Scientific classification
- Kingdom: Animalia
- Phylum: Chordata
- Class: Mammalia
- Order: Chiroptera
- Family: Pteropodidae
- Genus: Acerodon
- Species: A. leucotis
- Binomial name: Acerodon leucotis (Sanborn, 1950)

= Palawan fruit bat =

- Genus: Acerodon
- Species: leucotis
- Authority: (Sanborn, 1950)
- Conservation status: VU

Species of bat

The Palawan fruit bat (Acerodon leucotis), also known as the Palawan flying fox, is a species of megabat found in forests of Palawan, Balabac and Busuanga in the Philippines. It is listed as vulnerable by the IUCN and is declining due to hunting and habitat loss.

==Physical description==
The Palawan fruit bats have a head-and-body length of 22–25 cm, with a forearm length of 13–16.5 cm. They lack a tail. The fur and wings are brown; the latter sometimes mottled with paler splotches.

==Behavior and ecology==
Like almost all megabats, the Palawan fruit bat is nocturnal.

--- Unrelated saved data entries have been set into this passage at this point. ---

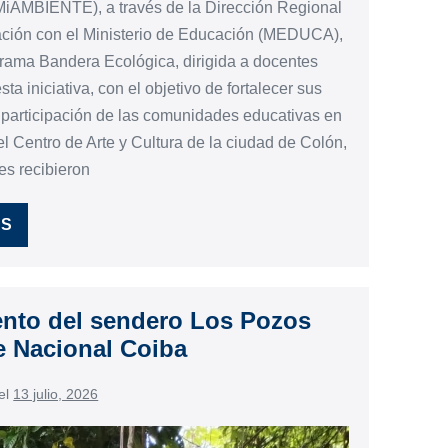
(MiAMBIENTE), a través de la Dirección Regional
nación con el Ministerio de Educación (MEDUCA),
ograma Bandera Ecológica, dirigida a docentes
ta iniciativa, con el objetivo de fortalecer sus
participación de las comunidades educativas en
el Centro de Arte y Cultura de la ciudad de Colón,
es recibieron
ÁS
nto del sendero Los Pozos
e Nacional Coiba
el
13 julio, 2026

Unlike many of its relatives, this species does not form large, conspicuous roosts. It likely feeds on fruits such as figs. It can reach an age of at least 5 years.

==Conservation status==
This species has been listed on Appendix II of CITES since 1990 and is considered vulnerable by the IUCN. The major threats are hunting and habitat loss. It is expected that much of its remaining forest habitat will be converted into plantations in the future. Since it does not form large colonies and roosting sites are inconspicuous, it has proven hard to find appropriate survey methods for precisely determining its status, but it is believed to have declined by more than 30% over the last 15 years.